Lilly Ledbetter Fair Pay Act
A more recent example of congressional action in response to a controversial ruling unfolded just under two decades ago, after the Supreme Court in 2007 considered a sex discrimination lawsuit over unequal pay for men and women doing the same work. The case, Ledbetter v. Goodyear Tire & Rubber Co., featured Lilly Ledbetter, who spent 19 years working for Goodyear Tire and learned near the end of her time there that she was being paid less than men in her same position.

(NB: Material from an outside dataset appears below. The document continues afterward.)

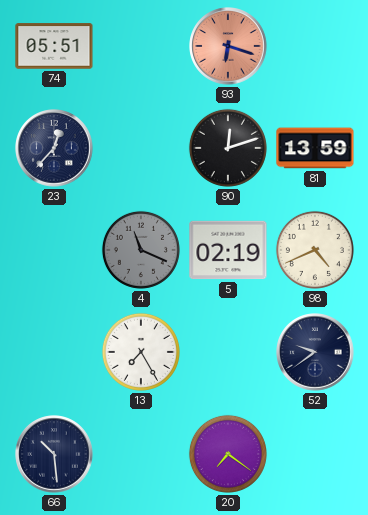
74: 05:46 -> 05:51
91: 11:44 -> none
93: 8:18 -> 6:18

After retiring in 1998, Ledbetter sued the company for violating Title VII of the Civil Rights Act of 1964, which outlaws discrimination in the workplace on the basis of sex. A jury awarded Ledbetter more than $3 million, but, as Anastasia Boden noted in a column this month for SCOTUSblog, “an appellate court overturned that ruling after finding her claims to have been brought too late.”
In its 2007 ruling, the Supreme Court affirmed the U.S. Court of Appeals for the 11th Circuit, agreeing that Ledbetter had not filed her claim in time. The clock, according to Justice Samuel Alito, who wrote the majority opinion, did not reset every time Ledbetter received a paycheck. It had started when the salary decision was made.
Justice Ruth Bader Ginsburg wrote a dissenting opinion, which was joined by three other justices. In it, she contended that the court had “overlook[ed] common characteristics of pay discrimination.” Such discrimination is not immediately evident, Ginsburg explained, because “[p]ay disparities often occur, as they did in Ledbetter’s case, in small increments.” She further argued that the ruling was “totally at odds with the robust protection against workplace discrimination Congress intended Title VII to secure.” Ginsburg concluded by calling on Congress to take action. “[T]he ball is in Congress’ court,” she wrote. “[T]he Legislature may act to correct this Court’s parsimonious reading of Title VII.”
Ledbetter ran with this idea and met with congressional leaders to urge them to take action. Less than two years after the court released its decision in May 2007, Congress in January 2009 passed the Lilly Ledbetter Fair Pay Act, which amended Title VII, as well as related statutes, to clarify that the time limit for challenging unequal pay and other unlawful practices resets “each time compensation is paid.” Ledbetter told the Birmingham News as she prepared to go to the signing ceremony that she was “thrilled” the law passed.
The court and Congress
These days, high-profile rulings sometimes prompt lawmakers to introduce related legislation, but these measures often seem more like messaging bills, rather than serious proposals. For example, after recent decisions on abortion rights and presidential immunity from prosecution, Democrats pushed legislation that would undo the consequences of those decisions. But these were not bipartisan measures, and they stood little chance of making it through the deeply divided legislative branch.
Unless lawmakers embrace opportunities for compromise – and Congress wakes up from its current slumber – the court is unlikely to face such a direct response from Congress again anytime soon.